Assignment |
Format the lines from the one containing "3项广西地方计量技术规范意见" through the one containing "On 04/02/2023", both included, as a JSON list of strings with one string per line and blank lines omitted. Do not include the pictures.

Page images and extracted text:
=== Begin Enclosure ===
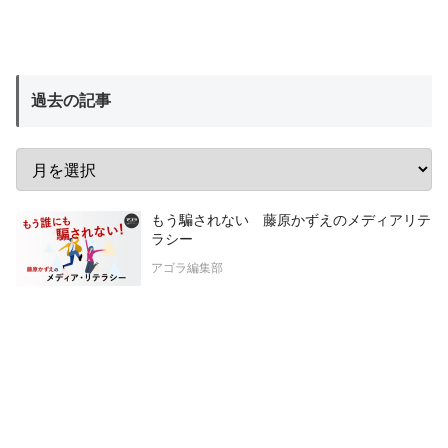
過去の記事
もう騙されない 藤原かずえのメディアリテ
ラシー
アゴラ編集部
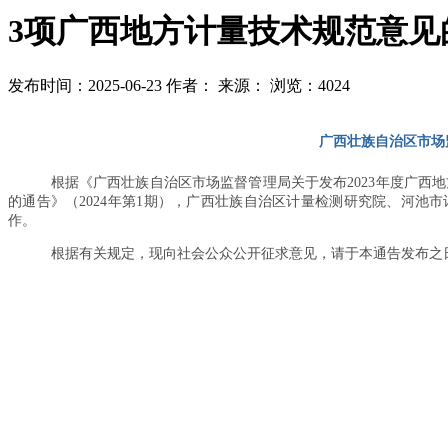
3项广西地方计量技术规范意见
发布时间：2025-06-23
作者：
来源：
浏览：4024
广西壮族自治区市场
根据《广西壮族自治区市场监督管理局关于发布
2023
年度广西地
的通告》（
2024
年第
1
期），广西壮族自治区计量检测研究院、河池市
作。
根据有关规定，现向社会公众公开征求意见，请于本通告发布之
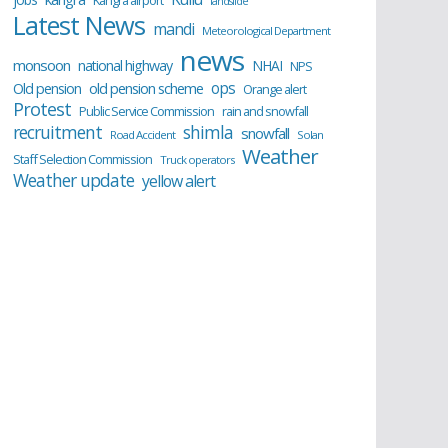
Kangra airport
landslide
Latest News
mandi
Meteorological Department
news
monsoon
national highway
NHAI
NPS
ops
old pension scheme
Old pension
Orange alert
Protest
Public Service Commission
rain and snowfall
recruitment
shimla
snowfall
Road Accident
Solan
Weather
Staff Selection Commission
Truck operators
Weather update
yellow alert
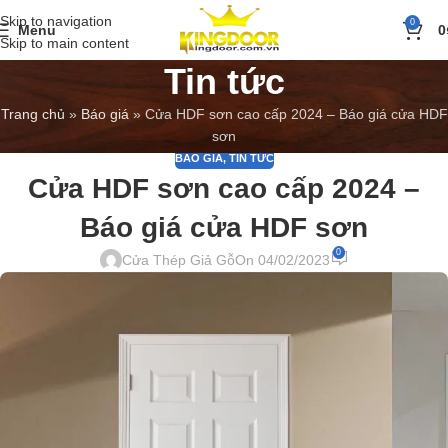
Skip to navigation
0
Menu
0
Skip to main content
Tin tức
Trang chủ
»
Báo giá
»
Cửa HDF sơn cao cấp 2024 – Báo giá cửa HDF
sơn
BÁO GIÁ
,
TIN TỨC
Cửa HDF sơn cao cấp 2024 –
Báo giá cửa HDF sơn
0
Cửa Thép Giả Gỗ
On 04/02/2023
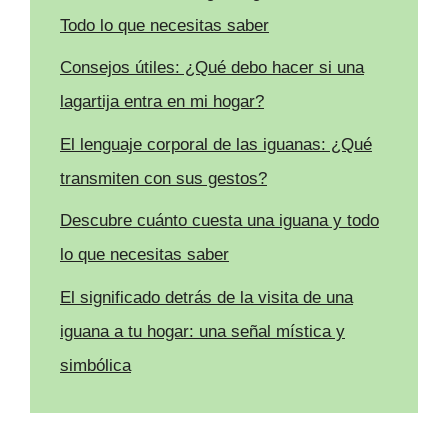
Todo lo que necesitas saber
Consejos útiles: ¿Qué debo hacer si una
lagartija entra en mi hogar?
El lenguaje corporal de las iguanas: ¿Qué
transmiten con sus gestos?
Descubre cuánto cuesta una iguana y todo
lo que necesitas saber
El significado detrás de la visita de una
iguana a tu hogar: una señal mística y
simbólica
=== End Enclosure ===
Answer box |
[
  "3项广西地方计量技术规范意见",
  "发布时间：2025-06-23",
  "作者：",
  "来源：",
  "浏览：4024",
  "广西壮族自治区市场",
  "根据《广西壮族自治区市场监督管理局关于发布",
  "2023",
  "年度广西地",
  "的通告》（",
  "2024",
  "年第",
  "1",
  "期），广西壮族自治区计量检测研究院、河池市",
  "作。",
  "根据有关规定，现向社会公众公开征求意见，请于本通告发布之",
  "Kangra airport",
  "landslide",
  "Latest News",
  "mandi",
  "Meteorological Department",
  "news",
  "monsoon",
  "national highway",
  "NHAI",
  "NPS",
  "ops",
  "old pension scheme",
  "Old pension",
  "Orange alert",
  "Protest",
  "Public Service Commission",
  "rain and snowfall",
  "recruitment",
  "shimla",
  "snowfall",
  "Road Accident",
  "Solan",
  "Weather",
  "Staff Selection Commission",
  "Truck operators",
  "Weather update",
  "yellow alert",
  "Skip to navigation",
  "0",
  "Menu",
  "0",
  "Skip to main content",
  "Tin tức",
  "Trang chủ",
  "»",
  "Báo giá",
  "»",
  "Cửa HDF sơn cao cấp 2024 – Báo giá cửa HDF",
  "sơn",
  "BÁO GIÁ",
  ",",
  "TIN TỨC",
  "Cửa HDF sơn cao cấp 2024 –",
  "Báo giá cửa HDF sơn",
  "0",
  "Cửa Thép Giả Gỗ",
  "On 04/02/2023"
]